Can you outline to our readers how you are leveraging AI technology to improve gender representation on information-gathering websites like Wikipedia? How does the model you are deploying work?
To be clear, we are not deploying any model. We view our work as a starting point. We focus on mimicking the human writing process.
The human writer would decide which person to write a biography about and provide information about their occupation, and then the AI can read various articles on the web, predict the structure of the Wikipedia article, and write paragraph by paragraph the article. We then append which reference articles the AI used as citations to these paragraphs.
Your primary objective is to use AI to ensure that there is greater inclusion on Wikipedia, but in your opinion, and based on the comprehensive research you conducted why is there such social bias towards women and marginalised groups on prominent websites like Wikipedia – and what does that tell us about the claim that these social biases are fundamentally embedded in a lot of the hierarchical structures in which our society functions?

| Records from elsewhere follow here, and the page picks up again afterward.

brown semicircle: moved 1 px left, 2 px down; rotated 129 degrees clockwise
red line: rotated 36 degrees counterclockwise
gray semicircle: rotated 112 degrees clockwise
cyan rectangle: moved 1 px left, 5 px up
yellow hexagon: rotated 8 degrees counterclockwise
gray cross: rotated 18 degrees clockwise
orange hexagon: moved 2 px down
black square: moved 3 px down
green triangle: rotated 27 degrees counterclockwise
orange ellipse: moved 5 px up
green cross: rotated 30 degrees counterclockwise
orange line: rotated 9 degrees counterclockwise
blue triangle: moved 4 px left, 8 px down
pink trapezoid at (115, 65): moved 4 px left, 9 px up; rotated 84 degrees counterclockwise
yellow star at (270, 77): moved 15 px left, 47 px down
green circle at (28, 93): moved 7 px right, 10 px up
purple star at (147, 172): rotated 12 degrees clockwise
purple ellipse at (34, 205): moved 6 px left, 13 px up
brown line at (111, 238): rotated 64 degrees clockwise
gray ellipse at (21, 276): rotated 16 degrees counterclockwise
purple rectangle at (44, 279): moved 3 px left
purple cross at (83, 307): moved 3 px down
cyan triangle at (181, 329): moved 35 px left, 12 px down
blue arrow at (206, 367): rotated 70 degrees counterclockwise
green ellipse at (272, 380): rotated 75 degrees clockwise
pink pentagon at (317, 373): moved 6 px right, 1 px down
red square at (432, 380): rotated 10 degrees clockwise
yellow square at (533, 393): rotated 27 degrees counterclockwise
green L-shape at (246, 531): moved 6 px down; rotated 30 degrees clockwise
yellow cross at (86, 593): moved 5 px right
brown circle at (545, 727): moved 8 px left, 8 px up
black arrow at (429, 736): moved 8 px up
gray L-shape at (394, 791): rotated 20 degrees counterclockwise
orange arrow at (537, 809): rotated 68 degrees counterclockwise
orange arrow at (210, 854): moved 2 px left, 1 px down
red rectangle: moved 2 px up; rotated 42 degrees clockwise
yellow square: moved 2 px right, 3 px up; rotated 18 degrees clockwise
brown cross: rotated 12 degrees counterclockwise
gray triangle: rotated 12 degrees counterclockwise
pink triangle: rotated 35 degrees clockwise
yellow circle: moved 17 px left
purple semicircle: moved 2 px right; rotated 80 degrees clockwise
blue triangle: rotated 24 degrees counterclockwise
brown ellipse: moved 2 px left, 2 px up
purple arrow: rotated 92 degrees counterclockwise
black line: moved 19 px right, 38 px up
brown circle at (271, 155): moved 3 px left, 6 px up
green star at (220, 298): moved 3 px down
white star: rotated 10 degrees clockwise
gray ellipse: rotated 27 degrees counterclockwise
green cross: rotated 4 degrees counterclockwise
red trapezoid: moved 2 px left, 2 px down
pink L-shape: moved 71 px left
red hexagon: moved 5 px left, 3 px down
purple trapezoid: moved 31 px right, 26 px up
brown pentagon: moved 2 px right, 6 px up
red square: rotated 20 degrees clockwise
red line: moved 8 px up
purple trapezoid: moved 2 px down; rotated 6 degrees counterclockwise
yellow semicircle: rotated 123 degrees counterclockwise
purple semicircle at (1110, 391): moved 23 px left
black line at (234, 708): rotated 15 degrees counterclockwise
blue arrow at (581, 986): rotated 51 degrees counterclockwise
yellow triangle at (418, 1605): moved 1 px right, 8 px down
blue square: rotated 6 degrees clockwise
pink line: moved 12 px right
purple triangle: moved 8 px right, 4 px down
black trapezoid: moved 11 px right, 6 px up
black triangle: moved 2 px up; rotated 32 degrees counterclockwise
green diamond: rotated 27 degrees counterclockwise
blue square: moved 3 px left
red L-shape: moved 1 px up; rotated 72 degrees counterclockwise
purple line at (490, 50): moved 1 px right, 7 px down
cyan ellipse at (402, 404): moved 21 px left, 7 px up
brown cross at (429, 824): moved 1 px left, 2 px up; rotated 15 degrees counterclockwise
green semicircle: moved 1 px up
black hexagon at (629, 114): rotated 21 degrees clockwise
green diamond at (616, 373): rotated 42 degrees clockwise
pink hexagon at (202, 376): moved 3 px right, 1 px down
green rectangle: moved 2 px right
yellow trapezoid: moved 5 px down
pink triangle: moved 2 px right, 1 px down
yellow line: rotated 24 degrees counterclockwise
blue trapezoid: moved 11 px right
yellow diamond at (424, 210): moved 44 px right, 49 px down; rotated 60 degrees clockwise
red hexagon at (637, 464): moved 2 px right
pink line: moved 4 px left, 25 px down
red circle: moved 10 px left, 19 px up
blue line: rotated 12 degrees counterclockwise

Fundamentally, there is bias in society. We don’t live in a world where everyone gets the recognition for their achievements that they deserve. Wikipedia is based on credible, third party sources from the web, meaning that to have a Wikipedia article, there needs to be sufficient information available about that individual.
This makes it very susceptible to societal influence. Furthermore, the Wikipedia editing community is not reflective of society at large, which impacts the kinds of articles that are created. An easy area to recognise is that most Wikipedia articles are written in English, even though English is not the largest first language.
Many people have claimed that AI technology has only served to exacerbate racial and gender inequities, and that bias is baked into the outcomes that AI is asked to predict. Many feel the data used is being ‘discriminatory’ towards marginalised groups. How can you be sure that the AI you use will alleviate the challenges facing AI when it comes to levelling the playing field?
It’s extremely important that AI is developed in a representative way. Looking at facial recognition technology, for instance, it’s clear that some populations are not represented as well as others. This has a lot of impact on how that technology is used when deployed.
Thus, as a community, the first thing that we should be focusing on is measurement and understanding: how can we realise that the models we create are not representative? The dataset that we contribute in this paper is towards that goal. If we are able to understand and measure how differently models treat different groups, then we can make progress on developing more equitable and inclusive AI.
Despite some of the negativity that has been aimed at AI, we know that it is a force for good. How do you see the technology developing in terms of helping to create a society that better promotes inclusion and greater representations for those that are underrepresented?
I envision a world where people are recognised equally for what they have achieved, regardless of their gender or race or ethnicity or other aspects — and if they are notable enough to have a Wikipedia article, they should have one.